Terpisah, Koordinator Juru Bicara Partai Demokrat Herzaky Mahendra Putra mengatakan bahwa AHY siap membaktikan dirinya untuk negara apabila dipanggil untuk mengisi jabatan menteri.
"Jika Negara memanggil, Mas AHY siap memenuhi panggilan tugas dari negara. Namanya prajurit, beliau selalu mendarmabaktikan hidupnya untuk bangsa dan negara," ujar Herzaky, Selasa (20/2/2024).
PERAN PRABOWO
Pengamat politik Hendri Satrio menduga ada peran Prabowo Subianto sehingga Presiden Jokowi menyetujui pelantikan AHY dilantik sebagai Menteri ATR. Dia mengatakan bahwa pelantikan AHY menjadi menteri itu terjadi setelah pertemuan SBY dengan Prabowo Subianto beberapa hari yang lalu.
"Saya menduga ini ada peran Pak Prabowo nih yang memasukkannya [AHY] akhirnya pak Jokowi setuju memasukan Demokrat di dalam kabinetnya karena ini kejadiannya setelah SBY mengunjungi Prabowo gitu ya," katanya, saat dihubungi Bisnis, Rabu (21/2/2024).
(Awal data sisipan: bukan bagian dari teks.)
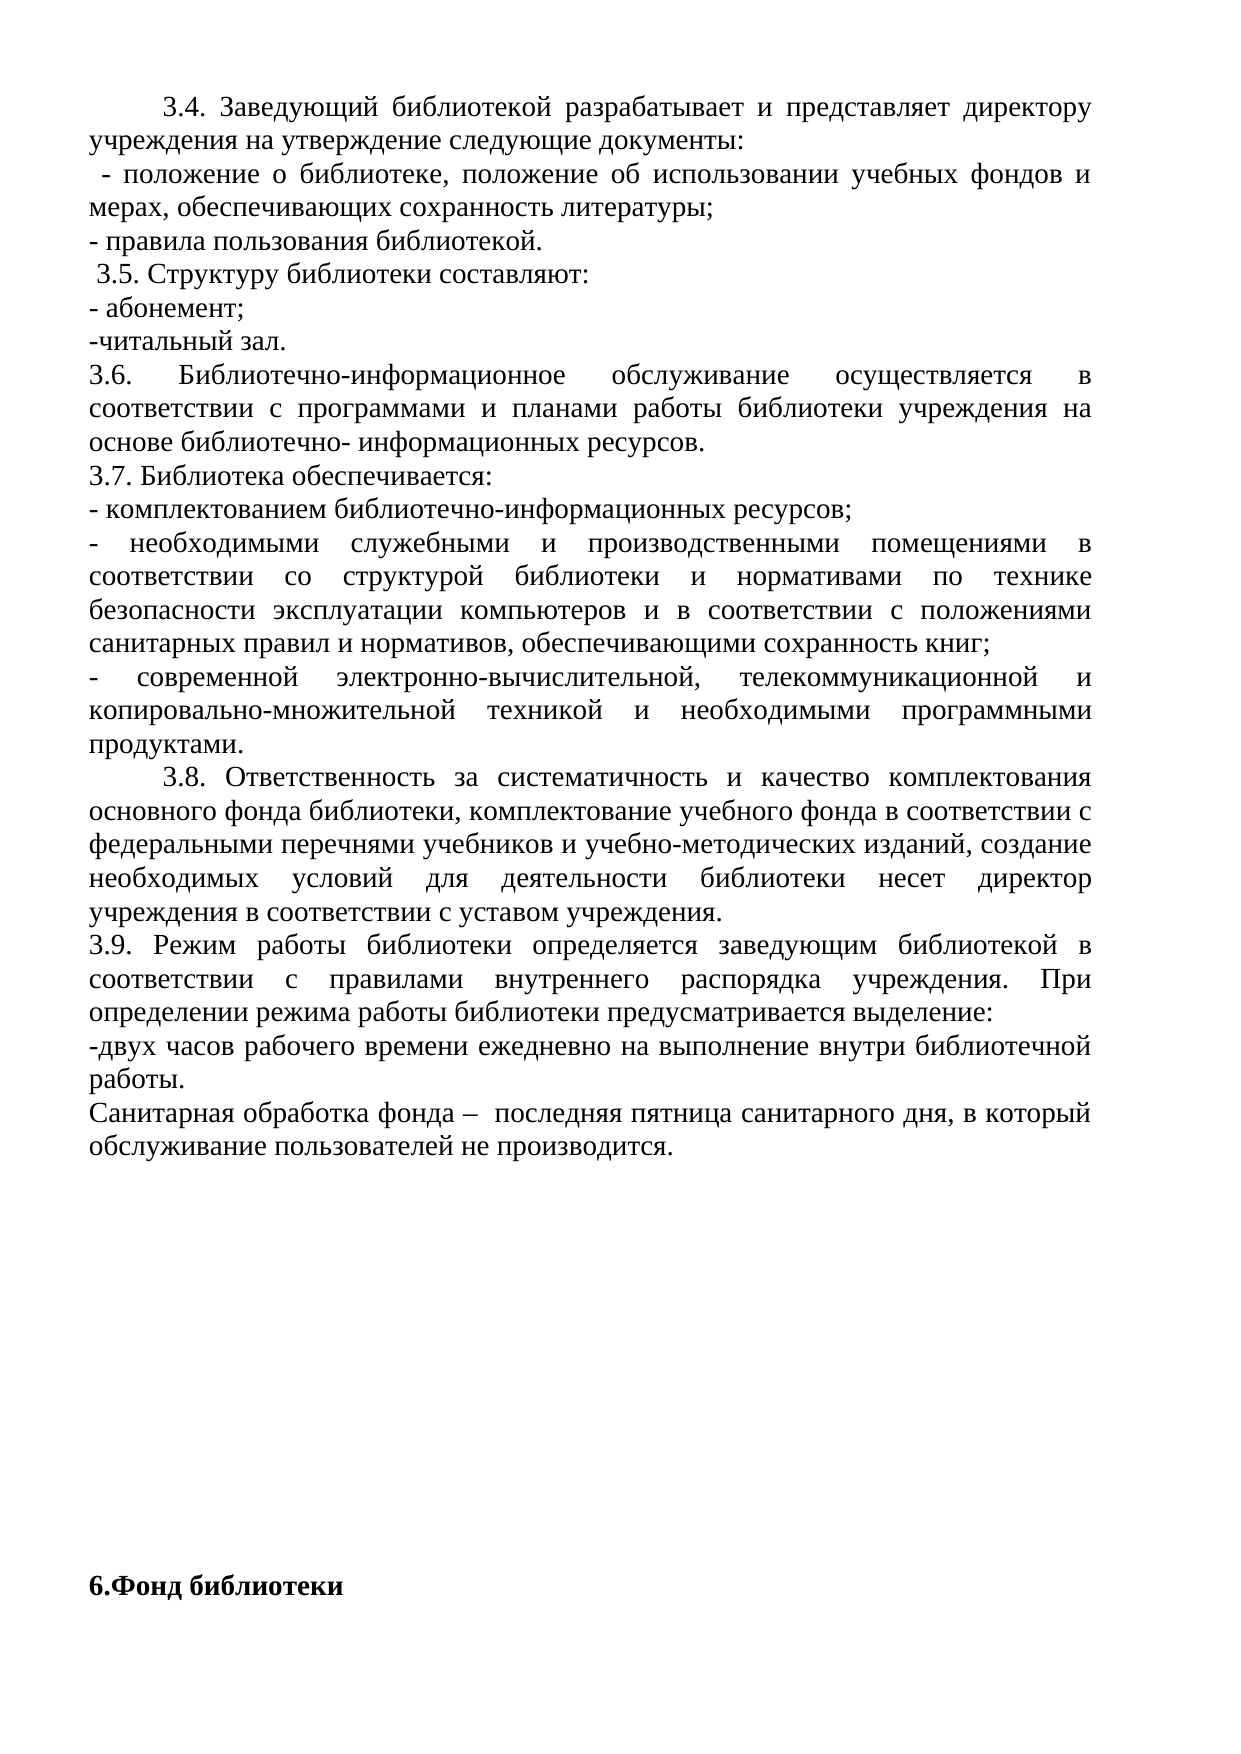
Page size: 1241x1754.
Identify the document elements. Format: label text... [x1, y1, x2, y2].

text - современной электронно-вычислительной, телекоммуникационной и копировально-множительной техникой и необходимыми программными продуктами. [89, 659, 1092, 759]
text - необходимыми служебными и производственными помещениями в соответствии со структурой библиотеки и нормативами по технике безопасности эксплуатации компьютеров и в соответствии с положениями санитарных правил и нормативов, обеспечивающими сохранность книг; [89, 525, 1092, 659]
text -двух часов рабочего времени ежедневно на выполнение внутри библиотечной работы. [89, 1028, 1092, 1095]
text Санитарная обработка фонда – последняя пятница санитарного дня, в который обслуживание пользователей не производится. [89, 1095, 1092, 1162]
text - положение о библиотеке, положение об использовании учебных фондов и мерах, обеспечивающих сохранность литературы; [89, 156, 1092, 223]
text 3.9. Режим работы библиотеки определяется заведующим библиотекой в соответствии с правилами внутреннего распорядка учреждения. При определении режима работы библиотеки предусматривается выделение: [89, 927, 1092, 1028]
text 3.8. Ответственность за систематичность и качество комплектования основного фонда библиотеки, комплектование учебного фонда в соответствии с федеральными перечнями учебников и учебно-методических изданий, создание необходимых условий для деятельности библиотеки несет директор учреждения в соответствии с уставом учреждения. [89, 759, 1092, 927]
text - абонемент; [89, 290, 1092, 323]
text 6.Фонд библиотеки [89, 1568, 1092, 1602]
text 3.7. Библиотека обеспечивается: [89, 458, 1092, 491]
text -читальный зал. [89, 323, 1092, 357]
text 3.4. Заведующий библиотекой разрабатывает и представляет директору учреждения на утверждение следующие документы: [89, 89, 1092, 156]
text - правила пользования библиотекой. [89, 223, 1092, 256]
text - комплектованием библиотечно-информационных ресурсов; [89, 491, 1092, 525]
text 3.6. Библиотечно-информационное обслуживание осуществляется в соответствии с программами и планами работы библиотеки учреждения на основе библиотечно- информационных ресурсов. [89, 357, 1092, 458]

Lebih lanjut, Hendri mengungkap ada dua tujuan dengan masuknya Demokrat ke dalam pemerintahan Jokowi saat ini. Pertama, mengakomodir Demokrat. Pasalnya, hingga saat ini hanya Ketum Demokrat yang belum menjadi menteri KIM.
Kedua adalah untuk mempersiapkan Demokrat dalam koalisi Prabowo di pemerintahan baru. Hal itu dibutuhkan untuk ada sinergitas lebih awal.
Pengamat politik Pangi Syarwi Chaniago menilai saat ini Demokrat sudah mengecap partainya sebagai bagian dari koalisi pemerintahan Jokowi.
"Saya enggak tau khalayak kaget atau enggak ya, tapi yang jelas bagi Demokrat kan beliau sudah menstempel dirinya sebagai bagian dari koalisi Pak Jokowi kan. Jadi, enggak ada problem sih dan elektabilitas Demokrat tidak jauh juga," ucapnya.
Sementara itu, Pengamat politik Siti Zuhro menilai bahwa pelantikan AHY menjadi menteri di Kabinet Jokowi merupakan bonus bagi Partai Demokrat.
"Karena itu, rekrutmen AHY yang akan dilantik hari ini bisa jadi merupakan bonus bagi Demokrat dan juga info bagi partai-partai politik agar berhitung atau mereposisi diri bila ingin exist di percaturan politik Indonesia," ujarnya.
Selain itu, dia menilai pelantikan AHY membuka kemungkinan akan munculnya atau dibangunnya pola koalisi mayoritas dengan meniadakan oposisi pemerintah pada pemerintahan selanjutnya. Oleh karena itu, semua partai politik diundang untuk berada di satu kekuasaan.
"Dengan cara pandang itu, pilpres satu putaran tidak perlu diperdebatkan atau ditolak oleh paslon dan parpol-parpol pendukungnya," tambahnya.